If Threads puts pressure on Twitter to improve its service, that is a form of competition between apps, said Geoffrey Manne, founder of the Portland, Oregon-based International Center for Law and Economics.

But, he added, if it leads to a concentration of power in the social media industry more broadly, it could mean a reduction in competition overall. It all depends on how you define the market.

“I’m inclined to say it does both simultaneously, and the ultimate consequences aren’t so clear,” Manne said.

Rather than viewing it through the lens of a social media market, one helpful way to look at the issue is from the perspective of the advertising market, he said. It’s possible that once Threads introduces advertising — which Zuckerberg has said won’t happen until the app has increased to significant scale — Threads simply reinforces Meta’s advertising market power, Manne said. That could lead to further antitrust scrutiny for Meta even if the question about competition in social media is ambiguous.
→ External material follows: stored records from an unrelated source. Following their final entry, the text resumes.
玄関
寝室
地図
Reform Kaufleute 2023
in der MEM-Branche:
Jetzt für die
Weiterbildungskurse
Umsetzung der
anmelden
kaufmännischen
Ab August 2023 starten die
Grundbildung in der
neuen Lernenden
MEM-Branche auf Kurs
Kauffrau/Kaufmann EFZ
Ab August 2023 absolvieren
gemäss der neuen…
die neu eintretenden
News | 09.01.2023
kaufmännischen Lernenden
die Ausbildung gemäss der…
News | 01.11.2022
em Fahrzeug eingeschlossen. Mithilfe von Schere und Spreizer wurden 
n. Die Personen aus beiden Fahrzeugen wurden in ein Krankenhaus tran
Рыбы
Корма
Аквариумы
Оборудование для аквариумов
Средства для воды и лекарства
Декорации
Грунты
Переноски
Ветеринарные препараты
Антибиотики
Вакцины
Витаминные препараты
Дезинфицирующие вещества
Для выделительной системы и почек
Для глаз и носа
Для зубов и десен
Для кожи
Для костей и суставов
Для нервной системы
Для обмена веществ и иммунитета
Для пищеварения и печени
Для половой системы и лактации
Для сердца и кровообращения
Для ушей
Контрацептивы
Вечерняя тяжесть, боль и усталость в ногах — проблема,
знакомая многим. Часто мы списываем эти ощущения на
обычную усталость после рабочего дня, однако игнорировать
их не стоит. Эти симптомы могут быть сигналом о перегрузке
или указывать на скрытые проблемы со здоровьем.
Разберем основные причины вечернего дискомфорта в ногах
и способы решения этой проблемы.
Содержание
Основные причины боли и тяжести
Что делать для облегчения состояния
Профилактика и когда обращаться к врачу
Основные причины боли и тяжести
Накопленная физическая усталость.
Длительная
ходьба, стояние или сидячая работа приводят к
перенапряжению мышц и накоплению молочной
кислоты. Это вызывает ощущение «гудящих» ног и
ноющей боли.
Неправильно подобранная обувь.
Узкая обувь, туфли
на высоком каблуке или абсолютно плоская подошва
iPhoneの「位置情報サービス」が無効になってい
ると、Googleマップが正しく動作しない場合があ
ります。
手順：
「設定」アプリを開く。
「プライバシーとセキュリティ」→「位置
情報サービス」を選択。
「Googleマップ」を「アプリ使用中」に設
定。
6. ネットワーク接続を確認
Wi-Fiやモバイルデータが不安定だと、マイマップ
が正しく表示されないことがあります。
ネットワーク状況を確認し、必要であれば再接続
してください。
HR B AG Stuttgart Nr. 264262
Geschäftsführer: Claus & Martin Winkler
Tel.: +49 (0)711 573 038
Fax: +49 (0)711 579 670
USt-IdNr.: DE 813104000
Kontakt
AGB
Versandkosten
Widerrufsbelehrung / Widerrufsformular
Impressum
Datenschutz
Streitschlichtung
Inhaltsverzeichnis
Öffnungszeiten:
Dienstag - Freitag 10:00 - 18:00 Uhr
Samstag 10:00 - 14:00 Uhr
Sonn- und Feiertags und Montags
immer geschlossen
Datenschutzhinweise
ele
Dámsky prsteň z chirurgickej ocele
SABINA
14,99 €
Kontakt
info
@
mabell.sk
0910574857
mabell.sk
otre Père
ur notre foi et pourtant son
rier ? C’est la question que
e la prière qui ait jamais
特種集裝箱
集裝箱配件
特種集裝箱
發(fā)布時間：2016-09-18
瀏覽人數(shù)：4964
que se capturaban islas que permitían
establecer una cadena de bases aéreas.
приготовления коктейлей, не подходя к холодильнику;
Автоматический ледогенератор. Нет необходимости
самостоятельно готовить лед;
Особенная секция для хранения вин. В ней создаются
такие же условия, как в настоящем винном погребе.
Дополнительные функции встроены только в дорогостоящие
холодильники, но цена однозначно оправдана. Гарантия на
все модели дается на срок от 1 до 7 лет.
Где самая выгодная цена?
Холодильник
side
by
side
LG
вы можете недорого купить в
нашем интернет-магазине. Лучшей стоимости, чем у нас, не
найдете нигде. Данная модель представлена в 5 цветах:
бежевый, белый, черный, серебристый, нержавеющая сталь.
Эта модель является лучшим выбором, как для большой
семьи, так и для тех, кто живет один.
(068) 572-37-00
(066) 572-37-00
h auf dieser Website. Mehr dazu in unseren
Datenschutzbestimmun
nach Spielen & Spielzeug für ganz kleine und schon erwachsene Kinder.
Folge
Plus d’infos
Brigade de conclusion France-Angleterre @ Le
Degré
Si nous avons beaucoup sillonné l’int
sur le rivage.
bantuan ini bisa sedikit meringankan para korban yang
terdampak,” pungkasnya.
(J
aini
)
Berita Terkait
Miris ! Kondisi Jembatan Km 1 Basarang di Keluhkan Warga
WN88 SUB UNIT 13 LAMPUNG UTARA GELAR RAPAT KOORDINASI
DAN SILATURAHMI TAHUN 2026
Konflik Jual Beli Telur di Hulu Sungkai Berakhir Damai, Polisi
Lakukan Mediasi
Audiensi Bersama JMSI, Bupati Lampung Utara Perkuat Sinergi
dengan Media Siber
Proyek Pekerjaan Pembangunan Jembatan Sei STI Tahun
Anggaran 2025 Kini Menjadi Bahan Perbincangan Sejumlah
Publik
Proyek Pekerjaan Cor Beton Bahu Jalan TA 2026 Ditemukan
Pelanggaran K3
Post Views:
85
Jeff Blattner, a former DOJ antitrust official, said it can only benefit consumers to have Threads as a rival to Twitter.

“Two platforms run by maniac billionaires are better than one,” he wrote on Threads — though if Threads is so successful as to effectively knock out Twitter altogether, then in some ways the original question about Meta’s dominance will still stand.

Threads has one thing going for it that may nip any competition concerns in the bud: A commitment to integrate with the same open protocols used by other distributed social media alternatives, such as Mastodon.

That would give users the option to migrate their accounts, along with all their follower data intact, to a rival like Mastodon that isn’t controlled by Meta.

While that interoperability isn’t available yet, Mosseri has repeatedly highlighted it as a priority on his to-do list.

When and if it happens, that could be a significant step. What may appear now as an audience grab by Meta could someday wind up being how millions of people were onboarded to a massive, decentralized social networking infrastructure that is not controlled by any single company, individual or organization.

“This is why we think interoperability requirements are so important,” said Charlotte Slaiman, a competition expert at the Washington-based consumer group Public Knowledge. If users could port their entire social graph from one rival to another whenever they wanted, she said, “we could have more fair competition based on the quality of the product, not just incumbency advantage.”